Previously, we just used the native sample rate for encoding. However, some encoders like libmp3lame doesn't support it. Therefore, we now use a supported sample rate (preferring the native one if possible).
FFmpeg requires audio data to be sent in a sequence of frames, each containing the same specific number of samples. Previously, we buffered input samples in FFmpegBackend. However, as the source and destination sample rates can now be different, we should buffer resampled data instead. swresample have an internal input buffer, so we now just forward all data to it and 'gradually' receive resampled data, at most one frame_size at a time. When there is not enough resampled data to form a frame, we will record the current offset and request for less data on the next call.
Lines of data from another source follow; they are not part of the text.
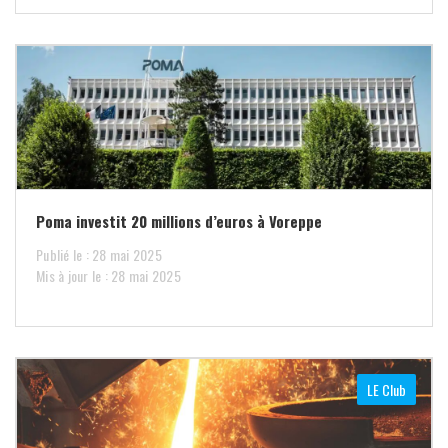
Poma investit 20 millions d’euros à Voreppe
Publié le : 28 mai 2025
Mis à jour le : 28 mai 2025
LE Club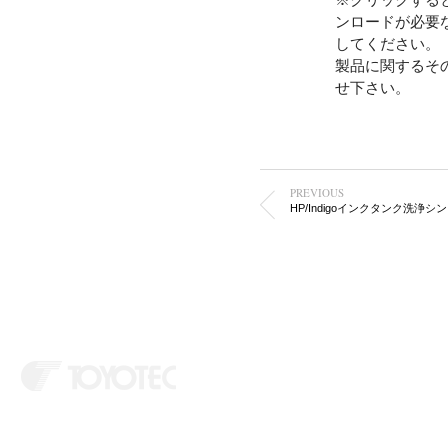
ンロードが必要
してください。
製品に関するそ
せ下さい。
PREVIOUS
HP/Indigoインクタンク洗浄シ
ホーム
会社情報
製品情報
お知らせ
お問い合わせ
Copyright © 2026
トヨテック
. Toyotec Co., Ltd. All Rights Reserved.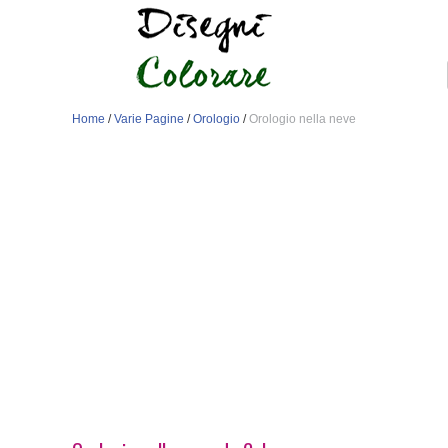
Home
/
Varie Pagine
/
Orologio
/
Orologio nella neve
Additionally, this commit also fixes a flaw. When an encoder supports variable frame sizes, its frame size is reported to be 0, which breaks our buffering system. Now we treat variable frame size encoders as having a frame size of 160 (the size of a HLE audio frame).
We previously assumed that the first preferred sample format is planar, but that may not be true for all codecs. Instead we should find a supported sample format that is planar.
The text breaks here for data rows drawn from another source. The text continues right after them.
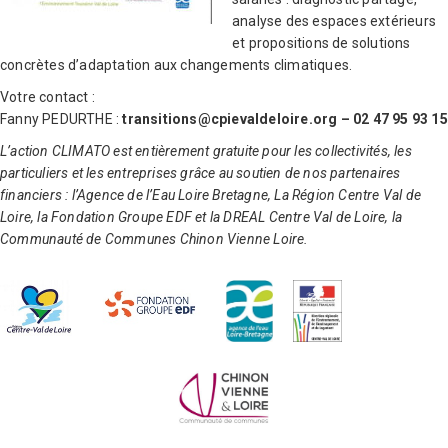
analyse des espaces extérieurs
et propositions de solutions
concrètes d’adaptation aux changements climatiques.
Votre contact :
Fanny PEDURTHE :
transitions@cpievaldeloire.org – 02 47 95 93 15
L’action CLIMATO est entièrement gratuite pour les collectivités, les
particuliers et les entreprises grâce au soutien de nos partenaires
financiers : l’Agence de l’Eau Loire Bretagne, La Région Centre Val de
Loire, la Fondation Groupe EDF et la DREAL Centre Val de Loire, la
Communauté de Communes Chinon Vienne Loire.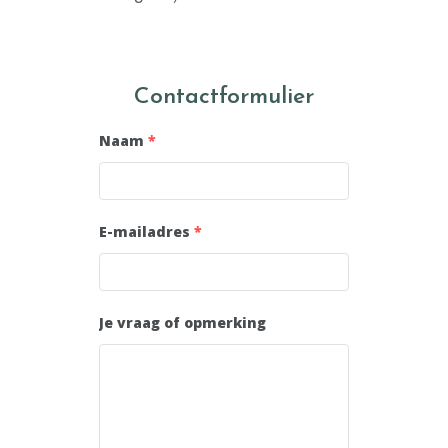
Contactformulier
Naam
*
E-mailadres
*
Je vraag of opmerking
While YUV420P is widely used, not all encoders accept it (e.g. Intel QSV only accepts NV12). We should use the codec's preferred pixel format instead as we need to rescale the frame anyway.
This uses the mailbox model to move pixel downloading to its own thread, eliminating Nvidia's warnings and (possibly) making use of GPU copy engine.
To achieve this, we created a new mailbox type that is different from the presentation mailbox in that it never discards a rendered frame.
Also, I tweaked the projection matrix thing so that it can just draw the frame upside down instead of having the CPU flip it.